[Extracted records]:
# # # # # # #

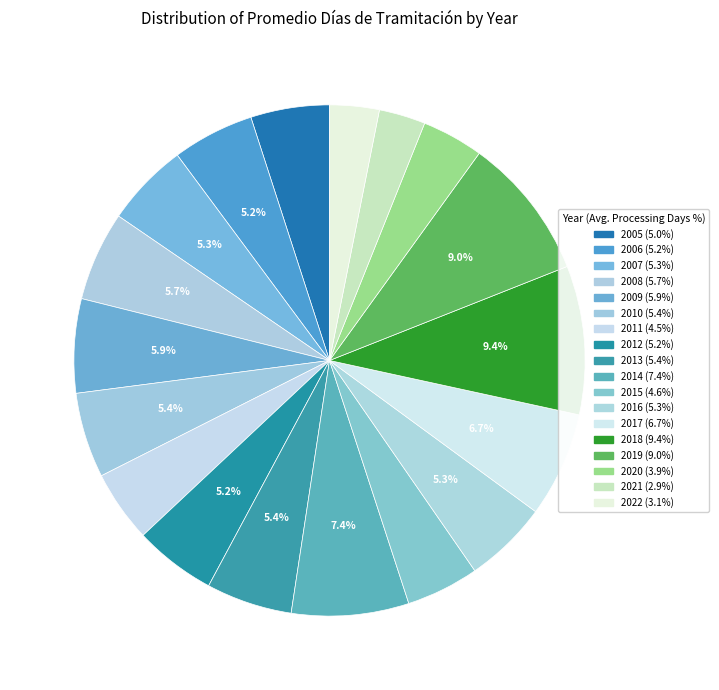

Is there a majority slice in this chart?

No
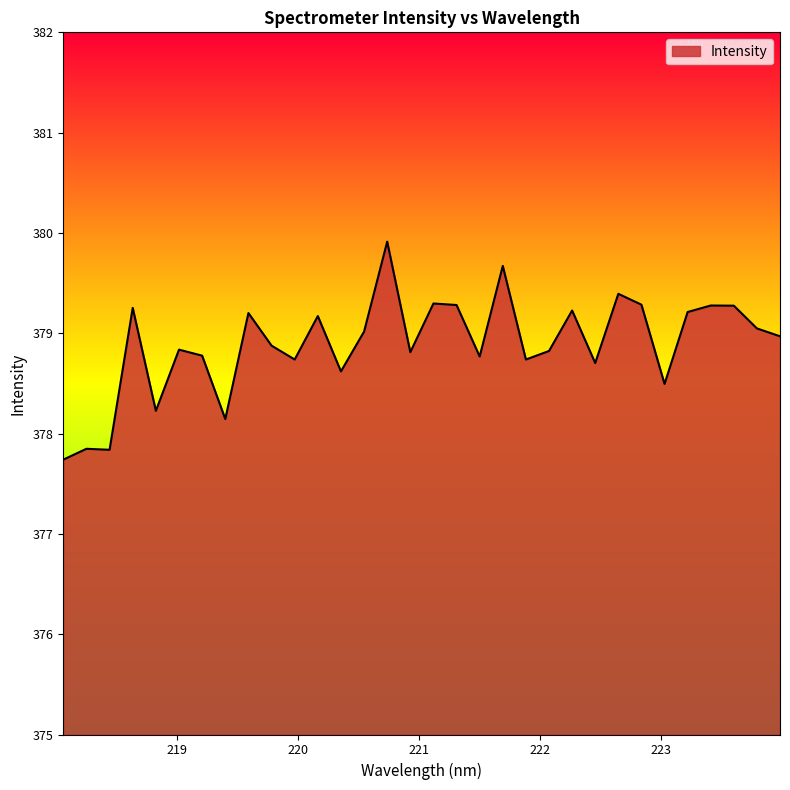

How many lines are shown in the chart?

1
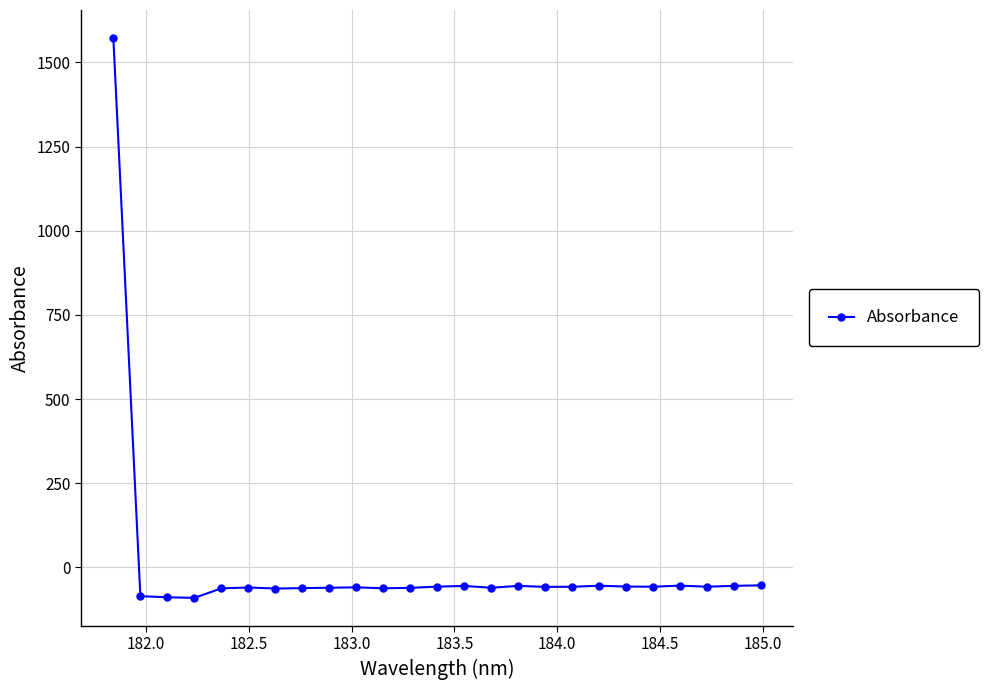

What is the difference between the maximum and minimum values?

1662.8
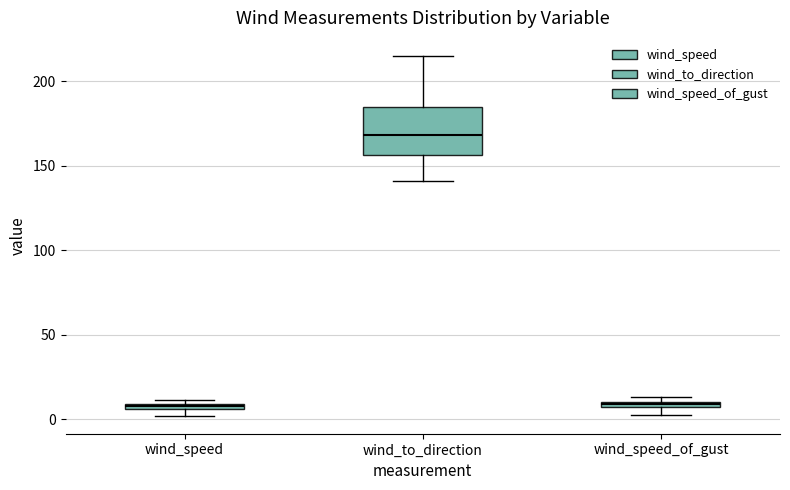

Which box is the tallest, from its lower edge to its upper edge?

wind_to_direction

# # # # # # #

[WHAT THIS TASK INVOLVES]: Copy every line of the material above word for word, leaving out the pictures.

[OUTPUT FOR THIS TASK]:
Is there a majority slice in this chart?

No

How many lines are shown in the chart?

1

What is the difference between the maximum and minimum values?

1662.8

Which box is the tallest, from its lower edge to its upper edge?

wind_to_direction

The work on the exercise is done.